Istruzioni di lavoro:
a – Stabilisci se le affermazioni (i), (ii) e (iii) concordano con l'articolo sul confronto tra Meloni e Schlein, rispondendo sì o no per ciascuna e citando alla lettera le parole che lo decidono. (i) Secondo la premier, il tetto alle assunzioni nella sanità esiste dal 2009. (ii) Schlein ha già annunciato che si candiderà alle europee. (iii) Schlein si è confrontata con il gruppo dirigente del Pd per spiegare le ragioni della sua corsa.
b – Trascrivi fedelmente il passo dell'articolo sul confronto tra Meloni e Schlein compreso tra "Certo, i rischi" e "con le primarie).", estremi inclusi.
---------- Testo da leggere ----------
Alla Camera va in scena il primo match tra la premier e la segretaria Pd, che stavolta dimostra di avere i riflessi pronti e segna il punto. Per lei sono ore cruciali, la scelta se candidarsi alle europee – comunque tardiva – e l’occasione della Sardegna tornata contendibile
Poteva anche finire prima di iniziare, nello spazio di un question time, lo scontro diretto futuribile, ormai sempre meno ipotetico, fra Giorgia Meloni ed Elly Schlein. La premier in gran forma, con uno stile sempre pericolosamente sulla soglia del comiziaccio, aveva appena seppellito tutte le interrogazioni dell’opposizione con la solita argomentazione: è sempre tutta colpa dei governi precedenti. Invece il duello fra le due leader inizia qui.
Sul cruciale tema della sanità pubblica, che in alcune aree del paese sfiora il collasso. La segretaria chiede che sia abolito il tetto delle assunzioni. La premier risponde che quel tetto non l’ha voluto lei, sta lì dal 2009. Con i riflessi pronti Schlein infila il gol: nel 2009 c’eravate voi, lei era ministra. Il sorriso sarcastico di Meloni si gela. Chi le ha scritto quella risposta avrà passato un brutto quarto d’ora.
Dunque il primo match fra le due leader finisce, a sorpresa, a vantaggio della segretaria del Pd. Che, secondo praticamente tutti i deputati dem che sciamano dall’aula per la prima volta con un sorriso da orecchio a orecchio, si è ufficialmente lanciata alle europee. Poteva inciampare. Ha ingranato la marcia giusta.
Certo, i rischi restano tutti. Schlein deve valutare il fatto che la polarizzazione può favorire Meloni, donna dalla battutaccia sempre pronta: ma ieri l’ha clamorosamente sbagliata, dunque non è imbattibile.
Intanto le due leader procedono in parallelo rispetto ai propri partiti: entrambe non hanno ancora detto se si candideranno, entrambe sono più che tentate, forse persino decise a farlo.
La premier però non soffre le accuse di personalismo, per la natura del suo partito e per il suo stile di comando verticale. Schlein invece è a capo di un Partito democratico che maltollera l’eccesso di personalizzazione (ma elegge il suo segretario con le primarie).
Avrebbe potuto giocare d’anticipo, confrontandosi con il gruppo dirigente per spiegare e condividere le buone ragioni della sua corsa: contribuire a un buon piazzamento del Pd, oltreché al suo rafforzamento. Non l’ha fatto, e ora è tardi: è già stata messa sotto accusa preventiva da buona parte dei suoi, da Romano Prodi a Pier Luigi Bersani in giù. Il suo temporeggiare è sembrato una pericolosa prova di forza con il suo stesso partito. Ma la grinta che ha sfoderato fa ben sperare in un cambio di clima, anche all’interno del Pd, un partito consapevole che la sconfitta di Schlein sarebbe un disastro per tutta la “ditta” dem.
---------- Dati disponibili ----------
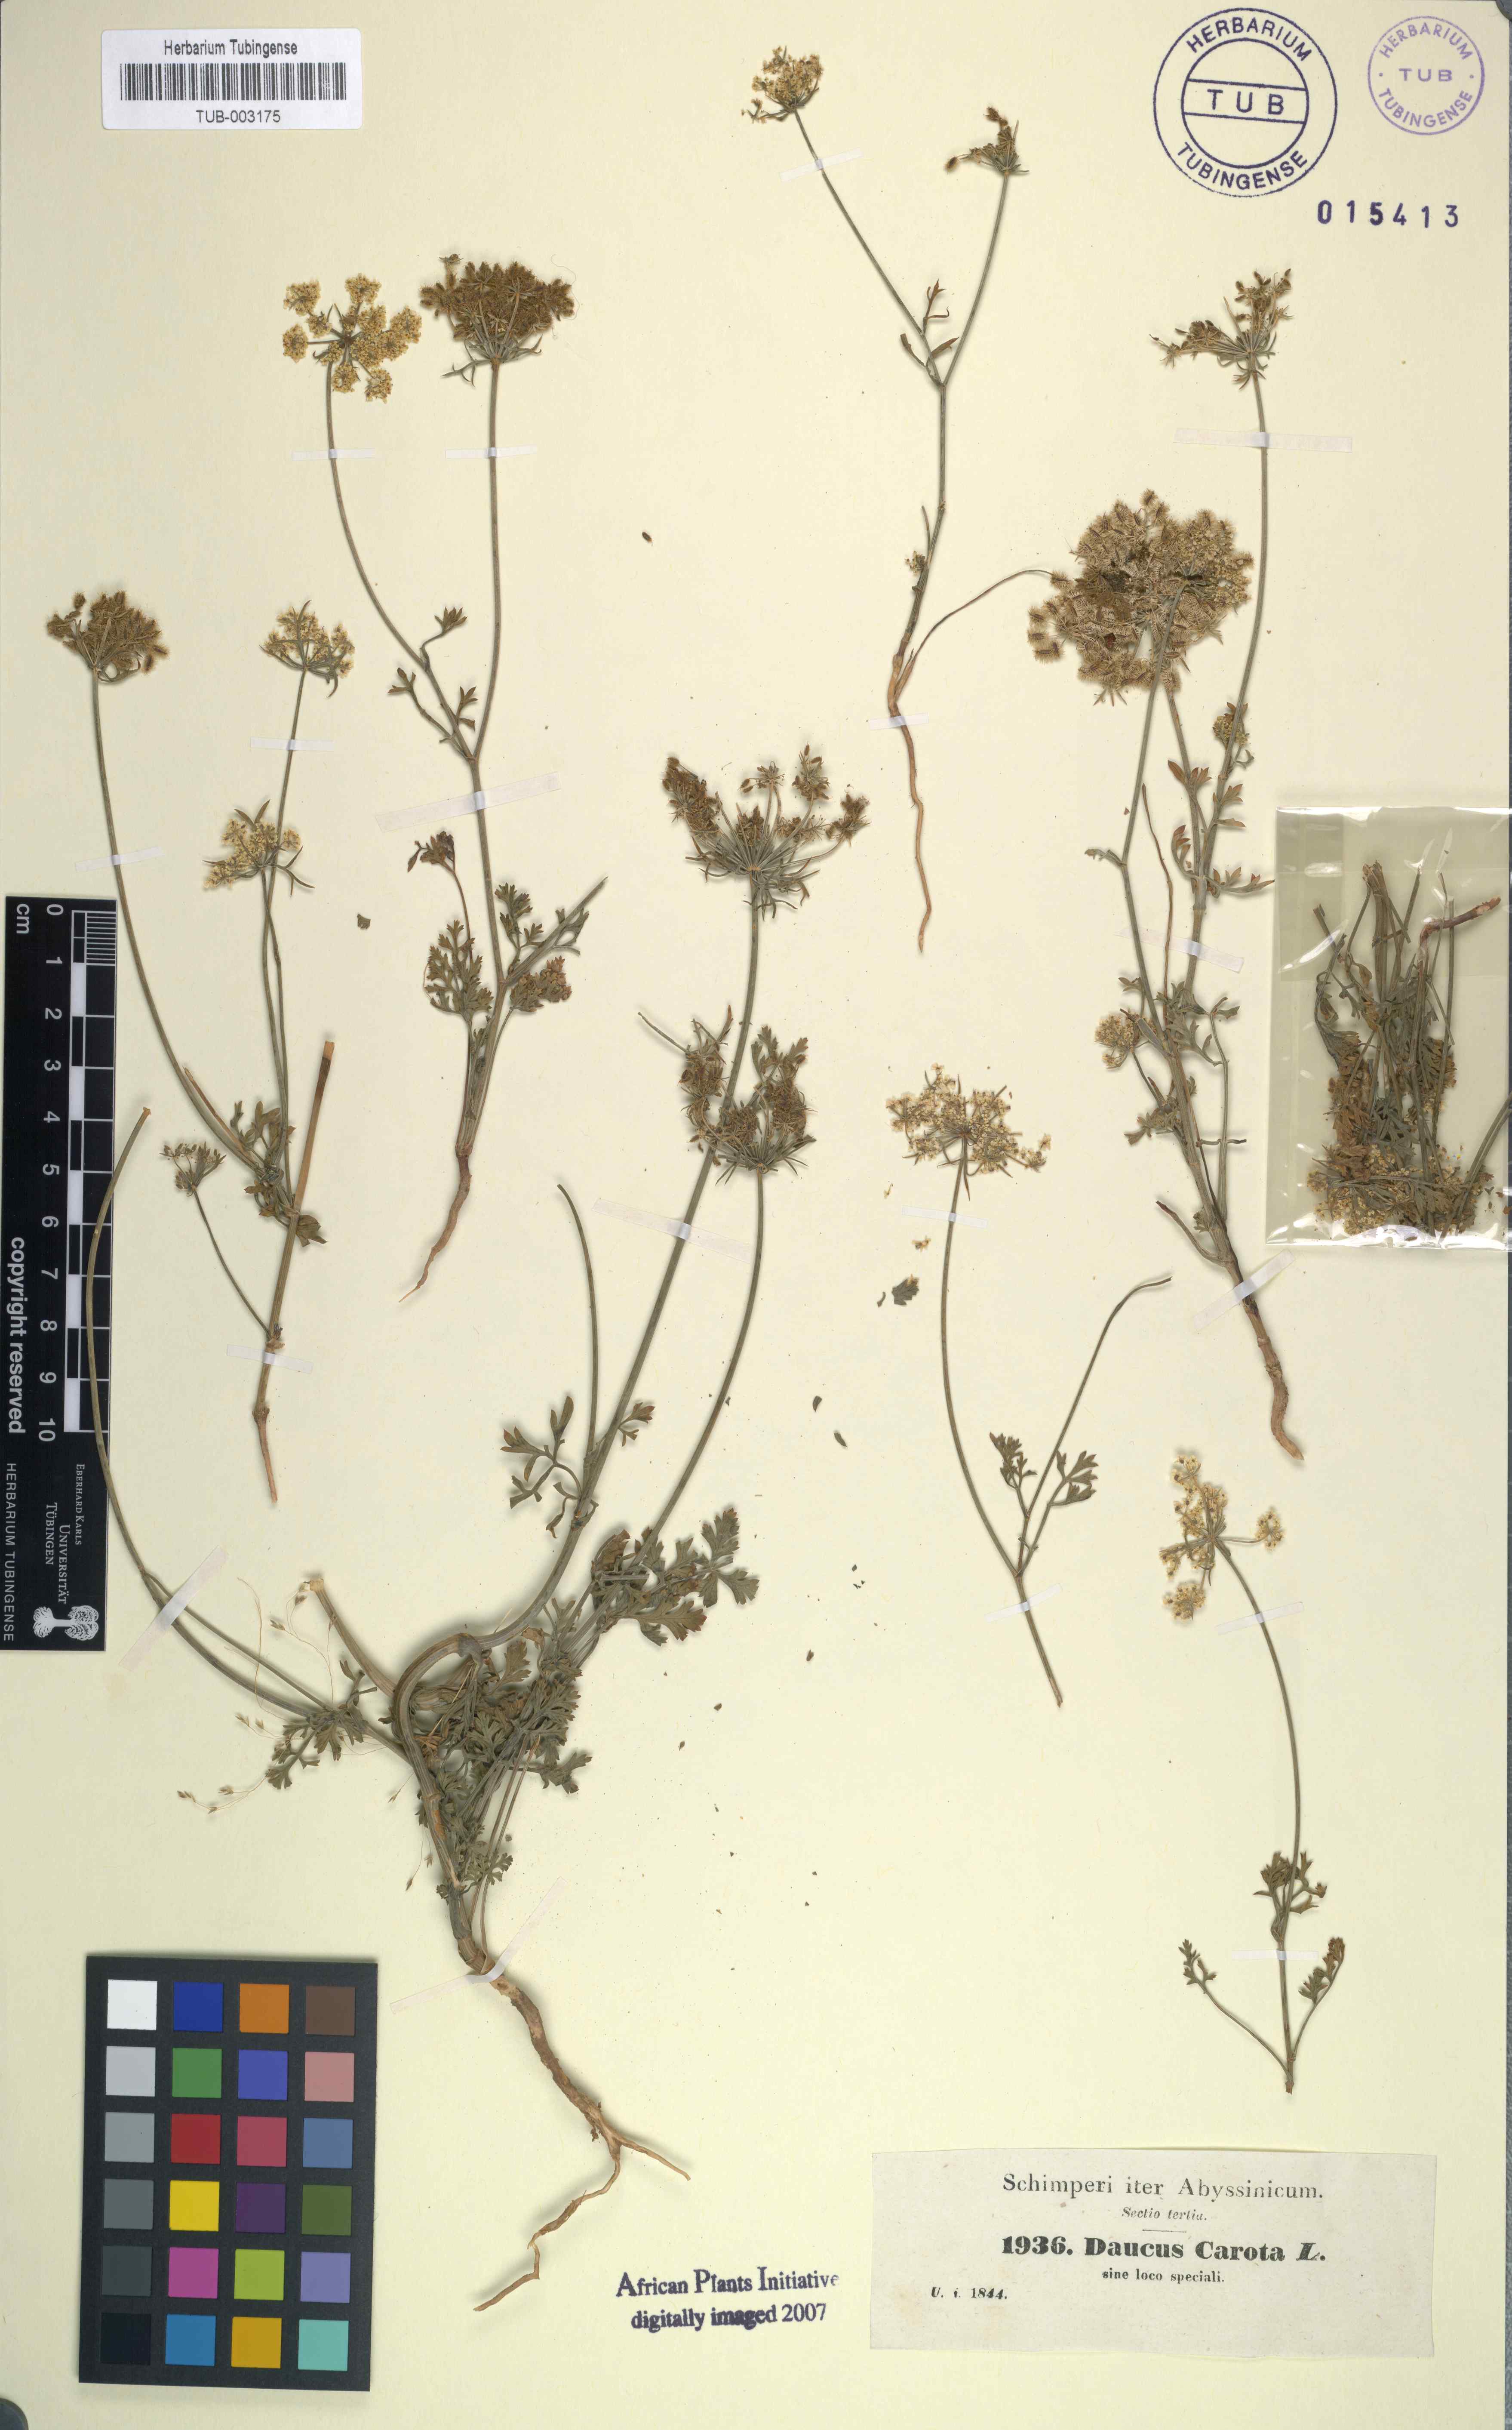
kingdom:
----------
Risposte in ordine:
a –
(i) Sì: «La premier risponde che quel tetto non l’ha voluto lei, sta lì dal 2009.»
(ii) No: «entrambe non hanno ancora detto se si candideranno»
(iii) No: «Non l’ha fatto, e ora è tardi»

b –
Certo, i rischi restano tutti. Schlein deve valutare il fatto che la polarizzazione può favorire Meloni, donna dalla battutaccia sempre pronta: ma ieri l’ha clamorosamente sbagliata, dunque non è imbattibile.
Intanto le due leader procedono in parallelo rispetto ai propri partiti: entrambe non hanno ancora detto se si candideranno, entrambe sono più che tentate, forse persino decise a farlo.
La premier però non soffre le accuse di personalismo, per la natura del suo partito e per il suo stile di comando verticale. Schlein invece è a capo di un Partito democratico che maltollera l’eccesso di personalizzazione (ma elegge il suo segretario con le primarie).